Silent Inflammation, auch als „stille“ oder „unterschwellige“ Entzündung bekannt, ist eine Form der chronischen Entzündung, die im Körper abläuft, ohne dass offensichtliche Symptome auftreten. Sie wird oft als „silent“ bezeichnet, weil sie unbemerkt bleibt, bis sie zu ernsthaften Gesundheitsproblemen führt.

Merkmale der Silent Inflammation:

  • Schleichender Verlauf ohne akute Symptome
  • Kann jahrelang unentdeckt bleiben
  • Betrifft oft mehrere Organsysteme gleichzeitig
  • Trägt zur Entstehung verschiedener chronischer Krankheiten bei [10]

Was ist Neuroinflammation?

Neuroinflammation bezieht sich auf Entzündungsprozesse im Nervensystem, insbesondere im Gehirn und Rückenmark. Sie spielt eine wichtige Rolle bei verschiedenen neurologischen und psychiatrischen Erkrankungen.

Charakteristika der Neuroinflammation:

  • Aktivierung von Immunzellen im Gehirn (Mikroglia und Astrozyten)
  • Erhöhte Produktion von entzündungsfördernden Botenstoffen
  • Beeinträchtigung der Blut-Hirn-Schranke

Auswirkungen der Neuroinflammation:

  1. Beitrag zur Entstehung neurodegenerativer Erkrankungen
  2. Beeinträchtigung kognitiver Funktionen (Gedächtnis, Konzentration, Lernfähigkeit)
  3. Mögliche Rolle bei der Entwicklung von Depressionen und anderen psychischen Störungen
  4. Verstärkung von Schmerzen, insbesondere bei chronischen Schmerzsyndromen [11]

Entzündung als Energieräuber

Auswirkungen auf den Energiehaushalt des Körpers

Chronische Entzündungen können den Energiehaushalt des Körpers erheblich beeinträchtigen: [12]

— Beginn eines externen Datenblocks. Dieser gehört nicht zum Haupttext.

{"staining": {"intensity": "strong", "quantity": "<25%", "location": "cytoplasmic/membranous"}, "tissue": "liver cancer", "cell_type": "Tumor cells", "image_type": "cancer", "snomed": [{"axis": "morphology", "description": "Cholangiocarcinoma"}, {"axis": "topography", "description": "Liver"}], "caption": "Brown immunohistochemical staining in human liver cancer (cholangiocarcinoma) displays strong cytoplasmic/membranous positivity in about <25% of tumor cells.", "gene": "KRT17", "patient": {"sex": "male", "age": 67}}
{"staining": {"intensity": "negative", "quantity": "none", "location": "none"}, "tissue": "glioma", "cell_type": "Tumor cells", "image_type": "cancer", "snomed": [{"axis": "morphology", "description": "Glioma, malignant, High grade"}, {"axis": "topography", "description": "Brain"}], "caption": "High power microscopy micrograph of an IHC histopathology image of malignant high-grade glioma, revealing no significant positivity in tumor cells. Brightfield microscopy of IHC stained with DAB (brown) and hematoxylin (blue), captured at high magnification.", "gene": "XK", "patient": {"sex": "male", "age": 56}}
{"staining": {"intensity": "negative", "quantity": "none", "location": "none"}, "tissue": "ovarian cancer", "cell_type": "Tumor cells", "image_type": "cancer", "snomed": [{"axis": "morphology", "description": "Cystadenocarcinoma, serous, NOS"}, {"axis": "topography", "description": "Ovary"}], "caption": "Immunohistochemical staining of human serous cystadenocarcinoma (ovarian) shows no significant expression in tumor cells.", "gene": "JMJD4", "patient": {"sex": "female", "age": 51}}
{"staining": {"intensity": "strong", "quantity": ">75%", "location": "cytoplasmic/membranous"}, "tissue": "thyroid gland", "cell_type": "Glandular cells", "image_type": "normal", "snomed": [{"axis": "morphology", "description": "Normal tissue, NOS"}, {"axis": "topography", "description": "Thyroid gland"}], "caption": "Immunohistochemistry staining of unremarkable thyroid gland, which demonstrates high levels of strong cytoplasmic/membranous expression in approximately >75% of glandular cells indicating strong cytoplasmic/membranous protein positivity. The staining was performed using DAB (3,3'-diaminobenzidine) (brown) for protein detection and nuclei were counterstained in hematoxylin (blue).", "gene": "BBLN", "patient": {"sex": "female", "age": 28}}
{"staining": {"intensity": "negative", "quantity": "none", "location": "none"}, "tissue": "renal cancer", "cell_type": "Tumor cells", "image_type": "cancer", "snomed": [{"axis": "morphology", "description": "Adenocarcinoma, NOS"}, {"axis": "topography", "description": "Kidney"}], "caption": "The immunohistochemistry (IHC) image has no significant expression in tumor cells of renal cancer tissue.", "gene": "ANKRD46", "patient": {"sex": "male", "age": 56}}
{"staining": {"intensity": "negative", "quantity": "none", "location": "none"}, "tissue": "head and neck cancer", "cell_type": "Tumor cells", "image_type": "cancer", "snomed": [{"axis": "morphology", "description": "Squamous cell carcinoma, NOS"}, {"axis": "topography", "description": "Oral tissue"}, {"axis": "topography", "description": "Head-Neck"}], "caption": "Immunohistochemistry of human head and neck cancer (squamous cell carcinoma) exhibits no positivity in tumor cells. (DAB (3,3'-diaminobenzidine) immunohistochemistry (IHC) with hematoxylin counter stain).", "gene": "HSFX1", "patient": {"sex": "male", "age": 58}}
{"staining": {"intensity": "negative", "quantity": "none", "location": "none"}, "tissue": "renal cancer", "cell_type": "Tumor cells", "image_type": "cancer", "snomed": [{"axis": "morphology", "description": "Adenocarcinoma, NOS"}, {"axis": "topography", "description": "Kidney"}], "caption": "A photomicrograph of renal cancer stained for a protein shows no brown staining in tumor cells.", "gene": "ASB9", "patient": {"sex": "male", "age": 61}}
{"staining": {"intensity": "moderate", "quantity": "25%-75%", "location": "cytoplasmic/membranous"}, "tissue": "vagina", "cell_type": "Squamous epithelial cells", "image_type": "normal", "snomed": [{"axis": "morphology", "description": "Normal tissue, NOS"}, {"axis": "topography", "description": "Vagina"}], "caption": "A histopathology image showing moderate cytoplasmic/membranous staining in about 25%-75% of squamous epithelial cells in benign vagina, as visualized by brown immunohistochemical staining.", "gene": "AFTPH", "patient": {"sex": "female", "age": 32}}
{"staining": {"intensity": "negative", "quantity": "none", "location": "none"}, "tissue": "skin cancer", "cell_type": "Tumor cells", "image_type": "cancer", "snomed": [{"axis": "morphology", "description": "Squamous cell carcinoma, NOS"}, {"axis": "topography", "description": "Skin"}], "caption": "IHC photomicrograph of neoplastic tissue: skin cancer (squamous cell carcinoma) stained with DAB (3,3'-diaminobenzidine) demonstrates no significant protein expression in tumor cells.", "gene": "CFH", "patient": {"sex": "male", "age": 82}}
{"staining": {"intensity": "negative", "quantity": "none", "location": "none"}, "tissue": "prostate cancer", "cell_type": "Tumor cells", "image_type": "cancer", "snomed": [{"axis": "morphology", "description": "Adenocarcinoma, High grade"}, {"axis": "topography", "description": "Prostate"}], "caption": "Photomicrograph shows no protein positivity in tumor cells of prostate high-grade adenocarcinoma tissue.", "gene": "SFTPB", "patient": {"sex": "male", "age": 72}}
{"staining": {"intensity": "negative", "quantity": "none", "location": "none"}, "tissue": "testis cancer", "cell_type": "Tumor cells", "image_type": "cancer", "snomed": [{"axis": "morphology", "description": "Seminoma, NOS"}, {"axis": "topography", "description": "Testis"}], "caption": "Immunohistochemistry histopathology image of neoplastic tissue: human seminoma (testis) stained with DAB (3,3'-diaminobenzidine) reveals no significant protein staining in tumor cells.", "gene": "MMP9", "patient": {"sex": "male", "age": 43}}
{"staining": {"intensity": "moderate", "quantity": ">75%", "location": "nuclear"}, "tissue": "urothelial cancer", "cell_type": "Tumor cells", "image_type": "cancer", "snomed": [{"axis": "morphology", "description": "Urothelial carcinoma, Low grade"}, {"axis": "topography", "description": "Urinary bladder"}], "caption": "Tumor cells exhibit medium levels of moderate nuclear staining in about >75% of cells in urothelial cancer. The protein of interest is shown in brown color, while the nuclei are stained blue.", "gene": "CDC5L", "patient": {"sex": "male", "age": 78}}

  1. Erhöhter Grundumsatz: Der Körper verbraucht mehr Energie für Immunprozesse
  2. Störung des Glukosestoffwechsels: Entzündungen können zu Insulinresistenz führen
  3. Beeinträchtigung der Nährstoffaufnahme im Darm
  4. Veränderung des Hormonhaushalts, was den Energiestoffwechsel beeinflusst

Beeinträchtigung der Mitochondrien-Funktion

Mitochondrien, die „Kraftwerke“ unserer Zellen, werden durch chronische Entzündungen negativ beeinflusst:

  1. Oxidativer Stress schädigt die Mitochondrien-Membran
  2. Entzündungsmediatoren stören die mitochondriale DNA
  3. Verringerte ATP-Produktion (Energiemoleküle)
  4. Beeinträchtigte mitochondriale Biogenese (Neubildung von Mitochondrien) [13]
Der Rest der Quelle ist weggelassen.